No antigamente, em Fevereiro, vindo dos lugares mais diversos da cidade, o povo saía à rua. Assistia-se a contagiante vibração dos grupos da Mafalala. A exuberância das gentes do Xiphamanine. A genialidade dos dançarinos do Alto-Maé. A inefável alegria das pessoas do chamado Bairro Indígena. Vinham trajados das cores mais folclóricas e as suas vozes deixavam escapar as cantigas aprendidas nas anónimas escolas suburbanas. Cânticos que se elevavam no ar e depois se perdiam na imensidão dos lugares, por cima das casas de caniço e madeira e zinco.

Ao longo de três dias, o povo invadia a Avenida de Angola, ensaiava passos mágicos e inimitáveis, desde a Praça Caju, agora conhecido como a Praça João Albasine, até ao Cinema Império, local de grata memória e que infelizmente permanece ainda fechado a sete chaves, para o mal da nossa cultura. E dançava-se o samba, o baião, a bossa nova e também os belos ritmos da nossa terra que a criatividade dos moçambicanos fez o favor de nos oferecer! Mais tarde, quem quisesse, podia-se deslocar ao pavilhão de Malhangalene, feito nesses tempos o epicentro da cultura urbana, para escutar os grupos musicais mais conceituados da época. Os nossos deuses gostavam. Os mais velhos batiam palmas. O povo divertia-se. Era esse o meu carnaval!
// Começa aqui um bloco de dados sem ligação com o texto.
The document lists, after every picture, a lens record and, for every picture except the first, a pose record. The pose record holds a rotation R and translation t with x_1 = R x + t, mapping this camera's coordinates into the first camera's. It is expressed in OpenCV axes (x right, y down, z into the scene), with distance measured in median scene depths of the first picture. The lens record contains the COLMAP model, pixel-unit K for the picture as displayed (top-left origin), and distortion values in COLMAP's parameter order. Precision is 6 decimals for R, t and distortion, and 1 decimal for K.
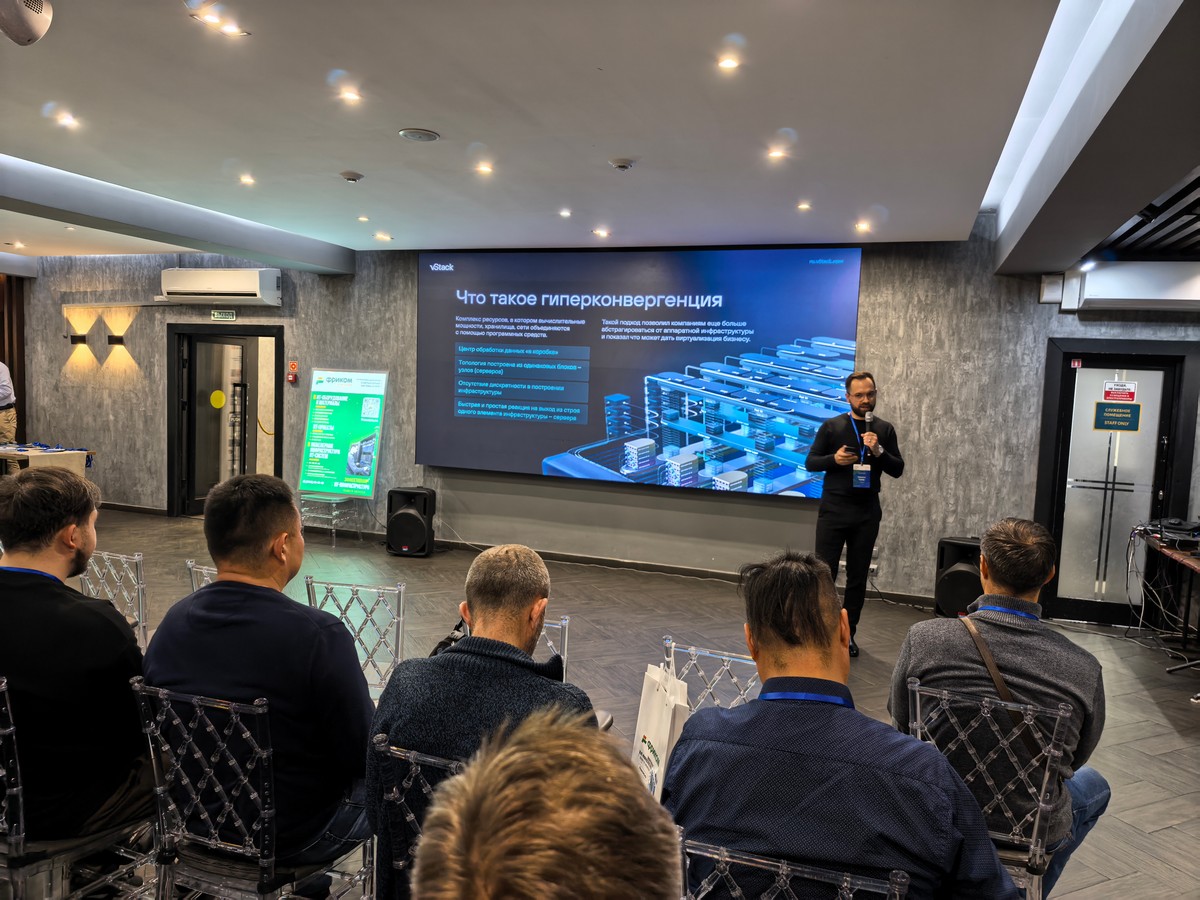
lens RADIAL K [[841.2, 0, 607.2], [0, 841.2, 448.9], [0, 0, 1]] dist [0.021970, -0.017453]
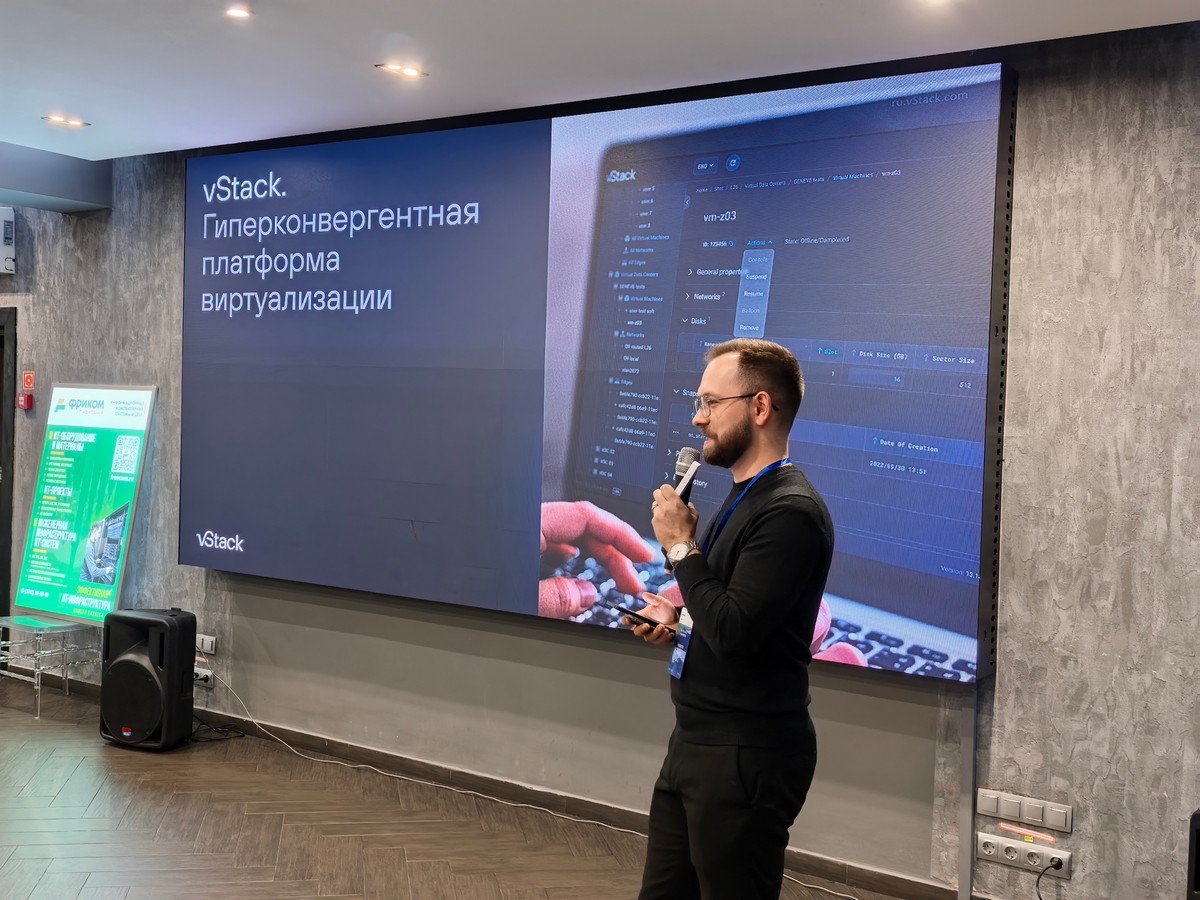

Os carnavais dos novos tempos tornaram-se outros carnavais. Com motivações e objectivos diferentes. Celebram-se nos lugares mais inacessíveis da cidade. Longe da alegria do povo, da sua magia e da força da sua cultura. São carnavais que se fazem à porta fechada. Escondidos da sua própria essência. Elitizados. O seu carácter popular, a euforia colectiva, não passam hoje de um substantivo abstracto. O carnaval do nosso tempo deixou de ser uma festa de catarse. Deixou de ser a expressão de cultura dum povo, a capacidade desse mesmo povo expressar a sua genialidade, a criatividade e de esquecer, durante esses maviosos dias, as amarguras da vida. Agora, enfim, que estamos no mês de Fevereiro, lembro-me do meu carnaval e a saudade, intensa, me assola.